Thursday, March 31, 2011

Thoughts and Such

Being a mom the second time around is definitely different.  I'm way more relaxed with Lia than I was with Micah.  Ah, but I do still have those moments of utter confusion, stress, and basket-dropping, so don't think it's magical or anything.  One thing that does strike me is how much I've forgotten already.  I was watching you tube videos with the kids recently (thank you apple tv) and I couldn't believe how little Micah was.  How his tiny feet fit into his little sandals.  How he waddled when he walked. 

This knowledge makes me desperate to notice and remember each little moment of Lia's babyhood.  I know I'll forget again, but this time I'm oh-so aware of how fleeting these moments are.  How it's my last time (99.9% sure of this) with a baby to care for.  To carry on my hip.  To snuggle with in the wee early morning hours.  To rock to sleep. To hear first words like cheese, cookie, and yummy.  To teach.  To learn from. 

It also makes me take notice of my Big Boy even more. Soon he'll be off to kindergarten (okay, I still have 1.5 years), and then he'll be a surly boy, and then in college.  I know it.  So, I remember to take the time to have a light saber duel.  To scoop him up as he runs towards me after school.  To grab his hand and tell him how proud I am of him.  To watch him try new things, and try again.  To encourage.  To teach.  To learn from. 

Some days, being a mom is exhausting and I'm quite sure that I suck at it.  Other days, I feel like I'm doing okay and remember how truly lucky I am to have two wonderful children to fill my life with amazement. 




Playing at the zoo.
"Working" at the zoo. 
 
They should really hire this kid.
And, I have no idea...

Friday, March 4, 2011

It's been a whole year...

I can't believe it's been a year since we first saw this sweet, tiny face...

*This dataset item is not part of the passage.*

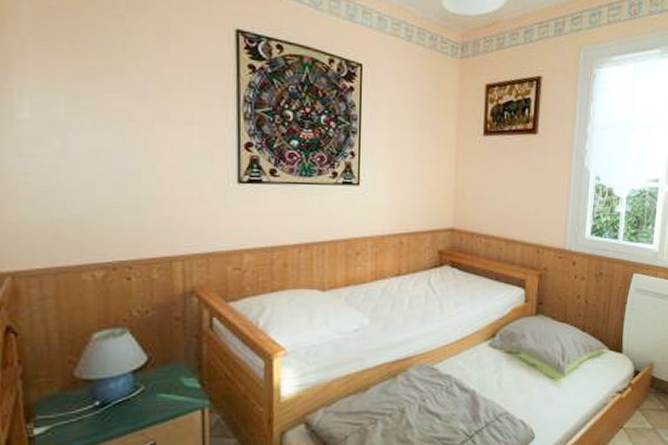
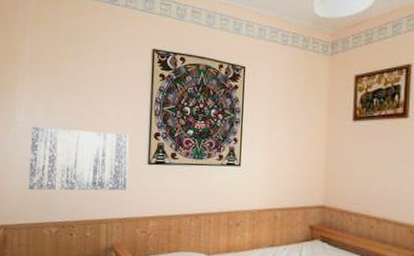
wall art: none [45,127,210,220] -> present [28,126,130,191]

We like to call this one Lia's Mini-Me pose.

Can you even believe that itty-bitty baby is now our big girl?  I remember that our referral was joyous, but also a time of fear, as they had Lia Makbe's birth-date showing that she was almost 7 months old when this picture was taken.  It took us a while to realize that her birth-date was most likely wrong (and it was), so those first few weeks were filled with worry.  But, then we started to receive pictures like this one...

and like this one...
We seriously questioned whether she was the same baby, but mostly we breathed sighs of relief.  She was growing (GROWING!) and obviously very healthy.  And now?  She's a beautiful, big chunkalove with a squishy belly and the most kissable cheeks ever. 

Seriously, can you stand it?  I smooch those cheeks all day long.
And?  She's starting to walk, and dance!  (Well, she actually started dancing before she could walk, to be honest.)


 We're so happy she is home and is our little Lia Makbe.  Our hilarious, loud, lovable, smoochable, baby girl.